--- Text provided ---
National economies, international finance, and global trade, are still governed by lingering 20th century economic structures that leave most human beings marginalized and underserved. Inequality creates perverse incentives that induce communities to choose development pathways that will destroy their own future—for instance the illegal mining that is contaminating drinking water and threatening ecosystems in rural areas worldwide, because farmers cannot earn enough by doing what we all need them to do.

The first order of business must be to stop punishing vulnerable countries for climate-related disaster costs they cannot control. Countries that have emitted large amounts of global heating pollution, and which have accumulated wealth based on those polluting activities, cannot treat low-emitting countries that incur massive costs—sometimes losing their entire annual economic output in a few hours—as culpable for the fiscal ramifications of those disasters.

Vulnerability-sensitive debt relief needs to move forward right away. The World Bank is now offering countries hit by climate impacts a way to pause debt repayment, though this will apply only to new loans. To navigate the polycrisis and establish solid foundations for shared sustainable development, all sovereign debt needs some vulnerability-sensitive adjustment.
---
= Description of the task =
According to the text, what is the World Bank now offering countries hit by climate impacts?
--- Exercise data ---
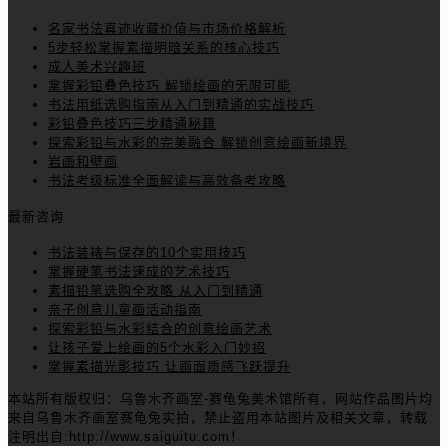
名家书法真迹收藏价值与市场价格解析
5步轻松掌握素描明暗关系的核心技巧
成人美术兴趣班
掌握彩铅叠色技巧 解锁绘画的无限可能
书法用纸选购指南从入门到精通的实战技巧
彩铅叠色技巧三步精通秘籍
探索彩铅与水彩的完美融合 解锁创意绘画新境界
岩画和壁画
书法考级标准全面解读与高效备考攻略
最新咨询
书法装裱与保存的10个实用技巧
掌握硬笔书法速成的艺术技巧
素描铅笔选购全攻略 从入门到精通
亲子创意儿童画活动指南
探索彩铅与水彩结合的创意绘画艺术
让孩子爱上绘画的5个水彩入门妙招
掌握素描光影技巧 让画面质感飞跃提升
本站所有版权归：乌鲁木齐画室-赛龟兔美术馆所有，网站作品图片均
来自乌鲁木齐画室赛龟兔实拍，禁止盗用本站图片及相关文章，转载
注明出自:http://www.saiguitu.com！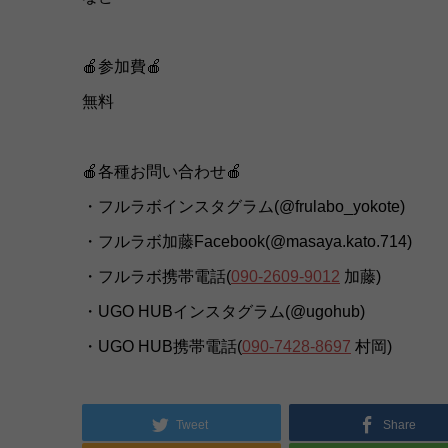
🍎参加費🍎
無料
🍎各種お問い合わせ🍎
・フルラボインスタグラム(@frulabo_yokote)
・フルラボ加藤Facebook(@masaya.kato.714)
・フルラボ携帯電話(
090-2609-9012
加藤)
・UGO HUBインスタグラム(@ugohub)
・UGO HUB携帯電話(
090-7428-8697
村岡)
Tweet
Share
---
= Result =
A way to pause debt repayment, though it applies only to new loans.